-------- Data

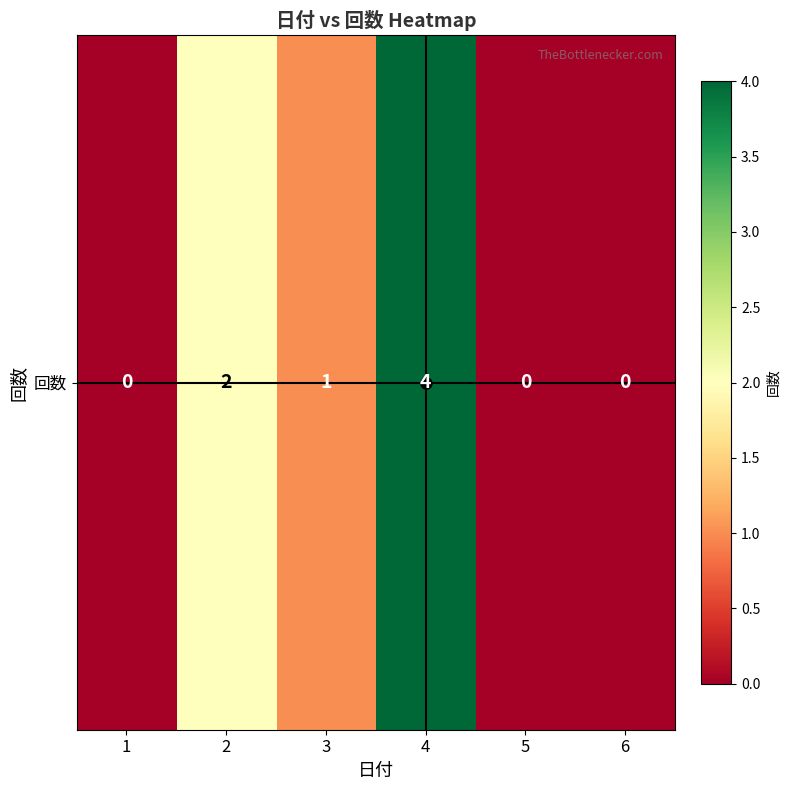

The value at 6 is 3. True or false?

False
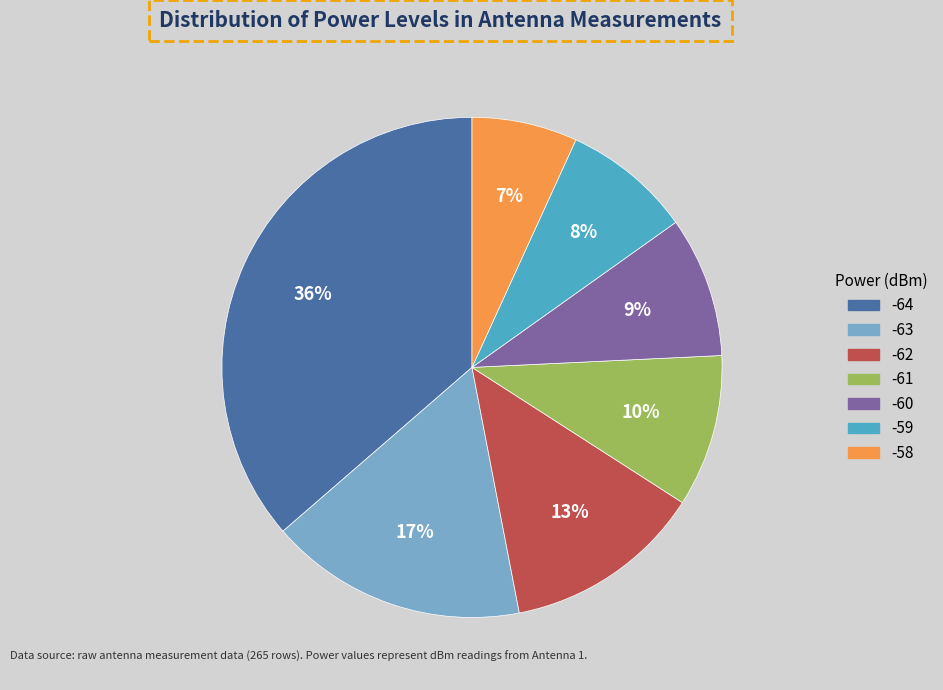

What is the smallest slice in the pie chart?

-58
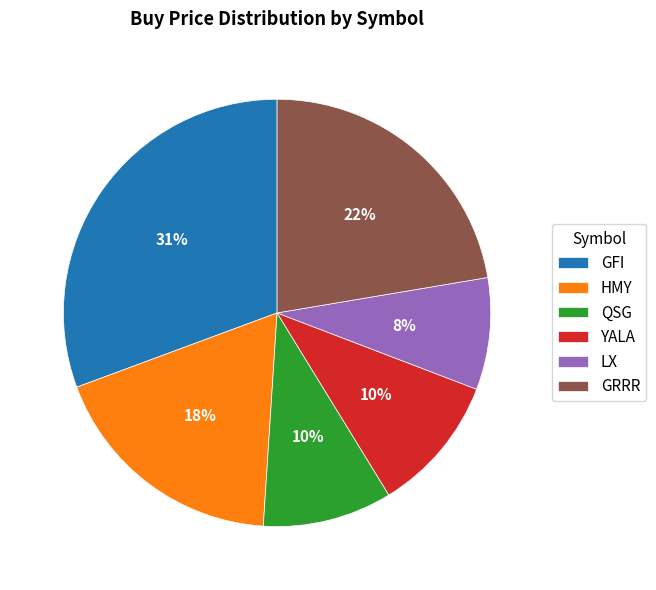

Does GFI account for over 50% of the chart?

No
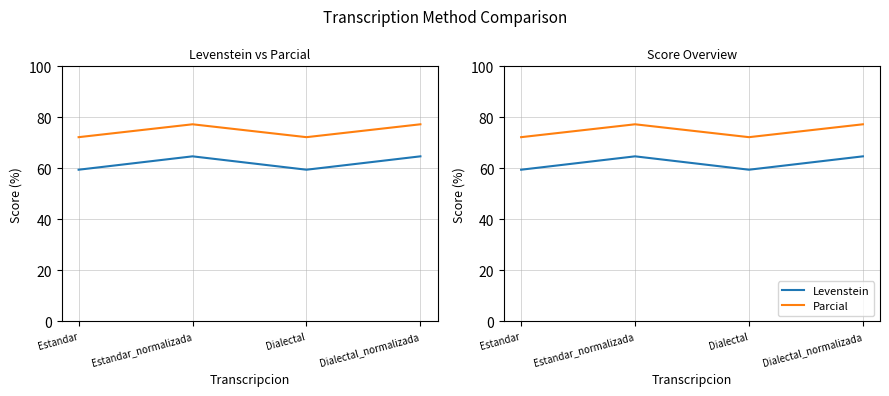

Rank the series by their maximum value, from highest to lowest.

Parcial, Levenstein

----------------

> _What you need to do_:
Copy every row above word for word, leaving out the pictures.

> _Result of this exercise_:
The value at 6 is 3. True or false?

False

What is the smallest slice in the pie chart?

-58

Does GFI account for over 50% of the chart?

No

Rank the series by their maximum value, from highest to lowest.

Parcial, Levenstein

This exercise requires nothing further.